My computational results consistently show that in the long run, progressions either 1) maintain or 2) worsen the flat bet expectancies. For example, in baccarat, the flat bet expectancies are roughly -1%ish. That is, for every $100 you bet, you expect to lose about $1 in the long run. Applying a progression, the long term expectancies can still remain -1%ish, or drop to -2% to -4%ish, (lose on average $2-$4 per $100 bet), or in some cases, depending on when the simulation is stopped, be much worse, exceeding -10%.

To understand this more intuitively, consider a capped Martingale, where a maximum sized bet is set, for example 1u, 2u, 4u, 8u, 16u, 32u, and no more. If you lose the 32u, start the progression over at 1u for your next bet. The capping makes the Martingale more practical, because it lengthens your bankroll’s lifetime, as well as respects the casino’s table limits. Just as we had discussed previously, in the long run, the number of wins and losses of each bet amount will be equal. But realize this: Every time the peak bet of 32u wins, your bankroll gains only +1u, but every time the peak bet of 32u loses, your bankroll suffers a huge -63u drop! And then you have to go back to betting only 1u to start the progression over. The figure below illustrates this quite dramatically.

Another way to see the same result: Statistically, winning 6 in-a-row will occur just as often as losing 6 in-a-row. When you win 6 in-a-row, your bankroll gains only +6u, but when you lose 6 in-a-row, your bankroll crashes -63u! So clearly, because the expected losses are so much greater than the expected wins, the long term expectancies will be worse than simply flat betting. This is likewise true for any other progression capped at a peak bet limit.

You might try to be clever and think, if my long term expectancies are significantly worse than expected for a nearly break-even game, I’ll just reverse the bet placements which had yielded -2% to -4% to become +1% to +3% (pivoting around the expected -1%). Why that won’t work is due to the progression. If a certain bet placement method yielded -4% *flat betting*, then, yes, reversing the bets would indeed yield +3% (and it will be a Holy-of-Holy-Grails!). But using a progression, reversing the bets won’t change the final answer. Why? Simply because everything reverses symmetrically. That is, while reversing your bets will change a 6 in-a-row loss of -63u into a 6 in-a-row win of +6u, it will symmetrically change your previous 6 in-a-row win of +6u into a 6 in-a-row loss of -63u!

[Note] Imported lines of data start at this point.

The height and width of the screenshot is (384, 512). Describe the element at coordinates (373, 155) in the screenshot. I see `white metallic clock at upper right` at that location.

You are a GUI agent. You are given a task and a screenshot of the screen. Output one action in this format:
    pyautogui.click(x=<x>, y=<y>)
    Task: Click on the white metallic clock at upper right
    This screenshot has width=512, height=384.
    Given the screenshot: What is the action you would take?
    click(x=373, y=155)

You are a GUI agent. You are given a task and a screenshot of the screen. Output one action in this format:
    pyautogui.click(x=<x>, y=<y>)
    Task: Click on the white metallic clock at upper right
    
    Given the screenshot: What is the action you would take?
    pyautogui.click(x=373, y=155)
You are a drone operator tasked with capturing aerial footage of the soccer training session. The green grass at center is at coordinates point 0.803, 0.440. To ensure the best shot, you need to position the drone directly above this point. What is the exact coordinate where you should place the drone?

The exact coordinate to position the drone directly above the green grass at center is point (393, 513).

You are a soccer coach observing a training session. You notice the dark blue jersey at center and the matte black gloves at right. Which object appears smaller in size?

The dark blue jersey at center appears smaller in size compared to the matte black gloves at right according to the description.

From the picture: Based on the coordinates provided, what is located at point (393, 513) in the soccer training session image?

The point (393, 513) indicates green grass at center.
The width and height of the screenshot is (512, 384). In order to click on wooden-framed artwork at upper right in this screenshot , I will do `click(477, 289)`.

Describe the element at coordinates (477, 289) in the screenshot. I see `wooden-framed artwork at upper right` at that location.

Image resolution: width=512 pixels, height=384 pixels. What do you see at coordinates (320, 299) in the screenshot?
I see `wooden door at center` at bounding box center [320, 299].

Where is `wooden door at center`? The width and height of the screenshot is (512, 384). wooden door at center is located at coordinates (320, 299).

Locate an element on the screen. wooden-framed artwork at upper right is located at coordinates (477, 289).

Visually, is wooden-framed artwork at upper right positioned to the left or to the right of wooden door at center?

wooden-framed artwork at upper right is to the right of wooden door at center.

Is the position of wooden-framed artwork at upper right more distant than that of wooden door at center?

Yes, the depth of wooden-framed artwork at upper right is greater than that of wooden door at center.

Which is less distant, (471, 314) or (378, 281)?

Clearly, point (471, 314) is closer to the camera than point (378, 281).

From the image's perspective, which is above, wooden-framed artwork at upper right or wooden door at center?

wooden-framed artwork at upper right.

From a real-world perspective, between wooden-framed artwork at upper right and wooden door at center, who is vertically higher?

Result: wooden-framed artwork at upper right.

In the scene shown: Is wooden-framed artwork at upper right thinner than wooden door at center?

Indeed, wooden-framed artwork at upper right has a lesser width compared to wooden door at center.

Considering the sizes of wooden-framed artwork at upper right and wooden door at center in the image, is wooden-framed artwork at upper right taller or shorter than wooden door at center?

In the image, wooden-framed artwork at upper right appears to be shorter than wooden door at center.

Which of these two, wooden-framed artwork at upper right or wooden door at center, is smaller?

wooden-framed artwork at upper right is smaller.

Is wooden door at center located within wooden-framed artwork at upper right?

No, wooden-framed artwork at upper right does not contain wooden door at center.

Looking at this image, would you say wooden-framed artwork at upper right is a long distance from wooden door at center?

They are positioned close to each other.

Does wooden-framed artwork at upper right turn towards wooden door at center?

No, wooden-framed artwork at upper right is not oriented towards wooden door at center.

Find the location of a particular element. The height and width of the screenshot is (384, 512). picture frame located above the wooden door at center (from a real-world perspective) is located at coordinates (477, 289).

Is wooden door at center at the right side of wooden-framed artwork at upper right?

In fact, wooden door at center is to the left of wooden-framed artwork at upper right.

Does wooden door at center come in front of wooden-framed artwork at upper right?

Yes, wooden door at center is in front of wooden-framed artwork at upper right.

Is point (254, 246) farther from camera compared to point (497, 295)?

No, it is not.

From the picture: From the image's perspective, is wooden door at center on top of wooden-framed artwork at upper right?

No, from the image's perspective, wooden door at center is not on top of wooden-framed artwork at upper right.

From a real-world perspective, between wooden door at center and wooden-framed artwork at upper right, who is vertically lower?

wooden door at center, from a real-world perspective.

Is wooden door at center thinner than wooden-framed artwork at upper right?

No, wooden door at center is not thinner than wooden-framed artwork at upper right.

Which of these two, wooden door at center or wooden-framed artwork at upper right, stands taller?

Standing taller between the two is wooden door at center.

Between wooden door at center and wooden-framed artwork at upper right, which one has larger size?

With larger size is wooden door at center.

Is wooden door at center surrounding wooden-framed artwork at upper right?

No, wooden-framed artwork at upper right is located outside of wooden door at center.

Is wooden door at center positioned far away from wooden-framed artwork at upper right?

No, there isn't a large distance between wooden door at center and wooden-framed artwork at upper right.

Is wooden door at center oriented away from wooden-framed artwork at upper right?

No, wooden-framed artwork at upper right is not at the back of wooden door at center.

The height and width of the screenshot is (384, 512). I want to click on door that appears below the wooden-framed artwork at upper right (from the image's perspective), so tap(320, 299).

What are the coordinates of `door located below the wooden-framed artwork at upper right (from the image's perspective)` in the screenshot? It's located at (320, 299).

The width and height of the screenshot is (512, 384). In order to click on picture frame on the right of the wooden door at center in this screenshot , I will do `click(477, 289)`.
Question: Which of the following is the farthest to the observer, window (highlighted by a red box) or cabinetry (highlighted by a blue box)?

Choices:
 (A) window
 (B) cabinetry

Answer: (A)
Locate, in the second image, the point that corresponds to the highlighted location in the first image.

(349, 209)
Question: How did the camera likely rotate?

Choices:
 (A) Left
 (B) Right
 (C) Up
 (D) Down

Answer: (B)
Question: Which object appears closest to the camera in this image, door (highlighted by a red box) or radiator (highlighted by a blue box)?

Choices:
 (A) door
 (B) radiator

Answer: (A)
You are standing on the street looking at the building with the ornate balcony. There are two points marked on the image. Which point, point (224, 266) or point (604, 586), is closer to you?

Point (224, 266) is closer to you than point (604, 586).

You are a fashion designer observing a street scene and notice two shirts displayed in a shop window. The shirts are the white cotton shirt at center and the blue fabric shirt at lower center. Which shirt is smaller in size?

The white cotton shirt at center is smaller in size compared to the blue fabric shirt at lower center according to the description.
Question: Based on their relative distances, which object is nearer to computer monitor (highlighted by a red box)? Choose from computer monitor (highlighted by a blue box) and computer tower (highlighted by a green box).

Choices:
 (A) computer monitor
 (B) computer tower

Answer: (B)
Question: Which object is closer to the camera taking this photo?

(Incidentally, traders often make the same error in reasoning, thinking they can make a winning trading method out of a losing one by simply reversing the entry/exit logic!)

Gambling gurus often teach progressions as essential to stay ahead in a game such as baccarat. By doing so, they are acknowledging the underlying negative expectancy of the game. But their advice would be valid only in the *short term*. This is because in the short term, luck may favor you and winning that larger bet can more quickly erase a host of smaller losses which you’ve suffered up to that point.

So, if your objective is to leave the casino once you’re profitable and never return to the tables again, then you would be wise to use a progression, if you can afford to, a Martingale, and pray to your lucky stars you win before your bankroll dries up. In the short term, progressions are double-edged swords: When you win, you dig yourself out of the hole faster, but when you lose, the hole becomes your grave.

If your intention is to keep playing (and thus dwell within the realm of the long term), understand that using any kind of progression can be much worse than flat betting, and it will never flip the polarity of the underlying expectancies.